Material:
*-*-*

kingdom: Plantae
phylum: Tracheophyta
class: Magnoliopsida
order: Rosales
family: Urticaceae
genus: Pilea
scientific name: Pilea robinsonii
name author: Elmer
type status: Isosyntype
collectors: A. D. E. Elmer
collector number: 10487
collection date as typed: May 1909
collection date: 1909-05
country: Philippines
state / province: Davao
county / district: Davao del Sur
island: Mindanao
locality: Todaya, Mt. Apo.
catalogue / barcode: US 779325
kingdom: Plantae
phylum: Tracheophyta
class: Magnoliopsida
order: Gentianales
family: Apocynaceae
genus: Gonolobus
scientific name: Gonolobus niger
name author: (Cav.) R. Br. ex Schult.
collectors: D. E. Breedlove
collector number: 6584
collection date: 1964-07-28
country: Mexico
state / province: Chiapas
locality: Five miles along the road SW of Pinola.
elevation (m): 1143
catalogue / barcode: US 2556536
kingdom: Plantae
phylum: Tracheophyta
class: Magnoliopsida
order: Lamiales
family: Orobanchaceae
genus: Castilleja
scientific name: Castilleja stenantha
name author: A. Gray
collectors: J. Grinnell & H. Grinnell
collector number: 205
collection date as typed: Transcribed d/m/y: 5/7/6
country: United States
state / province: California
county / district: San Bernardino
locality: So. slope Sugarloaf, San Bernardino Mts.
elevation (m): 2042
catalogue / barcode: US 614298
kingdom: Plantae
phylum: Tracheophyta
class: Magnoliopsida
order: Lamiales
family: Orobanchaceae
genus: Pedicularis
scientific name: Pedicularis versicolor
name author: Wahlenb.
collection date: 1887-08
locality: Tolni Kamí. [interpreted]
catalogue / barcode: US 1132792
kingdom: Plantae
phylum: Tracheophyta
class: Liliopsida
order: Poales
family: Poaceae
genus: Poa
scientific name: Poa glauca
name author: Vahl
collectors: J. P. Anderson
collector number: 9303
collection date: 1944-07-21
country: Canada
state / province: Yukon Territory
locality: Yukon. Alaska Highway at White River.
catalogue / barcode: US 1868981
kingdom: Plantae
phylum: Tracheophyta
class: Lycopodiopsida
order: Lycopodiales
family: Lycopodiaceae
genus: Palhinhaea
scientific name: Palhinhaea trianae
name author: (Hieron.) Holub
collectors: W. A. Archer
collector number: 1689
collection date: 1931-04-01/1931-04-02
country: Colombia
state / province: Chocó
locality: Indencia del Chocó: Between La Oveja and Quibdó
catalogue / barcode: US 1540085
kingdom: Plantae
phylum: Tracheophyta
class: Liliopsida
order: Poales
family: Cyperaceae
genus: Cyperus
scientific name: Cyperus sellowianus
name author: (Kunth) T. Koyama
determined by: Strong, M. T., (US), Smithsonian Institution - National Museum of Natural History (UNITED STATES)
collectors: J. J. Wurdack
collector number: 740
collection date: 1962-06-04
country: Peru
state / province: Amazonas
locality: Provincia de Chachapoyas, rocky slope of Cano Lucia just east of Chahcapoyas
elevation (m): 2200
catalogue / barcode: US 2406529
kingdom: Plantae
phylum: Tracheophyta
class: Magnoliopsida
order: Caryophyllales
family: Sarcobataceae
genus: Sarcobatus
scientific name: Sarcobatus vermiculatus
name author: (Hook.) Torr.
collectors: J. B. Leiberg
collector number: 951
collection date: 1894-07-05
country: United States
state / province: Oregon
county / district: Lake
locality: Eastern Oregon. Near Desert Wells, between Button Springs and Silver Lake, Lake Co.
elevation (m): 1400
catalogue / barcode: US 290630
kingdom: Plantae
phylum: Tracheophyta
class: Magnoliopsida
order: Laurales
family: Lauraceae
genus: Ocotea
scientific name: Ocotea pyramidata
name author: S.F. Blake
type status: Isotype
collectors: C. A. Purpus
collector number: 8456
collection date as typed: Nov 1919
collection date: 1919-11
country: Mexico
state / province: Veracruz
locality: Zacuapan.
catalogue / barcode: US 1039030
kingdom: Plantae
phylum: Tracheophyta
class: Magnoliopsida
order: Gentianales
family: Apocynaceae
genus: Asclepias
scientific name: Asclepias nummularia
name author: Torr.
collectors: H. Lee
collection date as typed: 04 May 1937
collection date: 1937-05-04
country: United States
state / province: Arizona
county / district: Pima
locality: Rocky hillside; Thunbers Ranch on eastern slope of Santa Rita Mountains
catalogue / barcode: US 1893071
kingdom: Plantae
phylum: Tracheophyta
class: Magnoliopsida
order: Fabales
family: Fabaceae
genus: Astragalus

*-*-*

Directions: Show each line in the data above that contains the string "county".

Exercise output:
county / district: Davao del Sur
county / district: San Bernardino
county / district: Lake
county / district: Pima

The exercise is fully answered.